TASK PROMPT:
Transcribe each of the following lines verbatim, preserving every character, symbol, and line break.

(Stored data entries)
▬▬▬▬▬▬
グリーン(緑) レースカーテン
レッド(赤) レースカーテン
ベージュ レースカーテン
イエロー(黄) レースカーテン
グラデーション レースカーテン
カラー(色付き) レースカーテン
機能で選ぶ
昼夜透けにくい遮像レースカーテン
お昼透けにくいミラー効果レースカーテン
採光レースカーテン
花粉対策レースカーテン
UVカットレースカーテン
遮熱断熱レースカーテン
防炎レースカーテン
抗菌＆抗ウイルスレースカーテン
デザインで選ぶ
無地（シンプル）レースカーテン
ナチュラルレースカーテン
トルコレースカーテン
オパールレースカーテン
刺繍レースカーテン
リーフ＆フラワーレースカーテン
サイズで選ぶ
▬▬▬▬▬▬
ANSWER TO THIS TASK:
グリーン(緑) レースカーテン
レッド(赤) レースカーテン
ベージュ レースカーテン
イエロー(黄) レースカーテン
グラデーション レースカーテン
カラー(色付き) レースカーテン
機能で選ぶ
昼夜透けにくい遮像レースカーテン
お昼透けにくいミラー効果レースカーテン
採光レースカーテン
花粉対策レースカーテン
UVカットレースカーテン
遮熱断熱レースカーテン
防炎レースカーテン
抗菌＆抗ウイルスレースカーテン
デザインで選ぶ
無地（シンプル）レースカーテン
ナチュラルレースカーテン
トルコレースカーテン
オパールレースカーテン
刺繍レースカーテン
リーフ＆フラワーレースカーテン
サイズで選ぶ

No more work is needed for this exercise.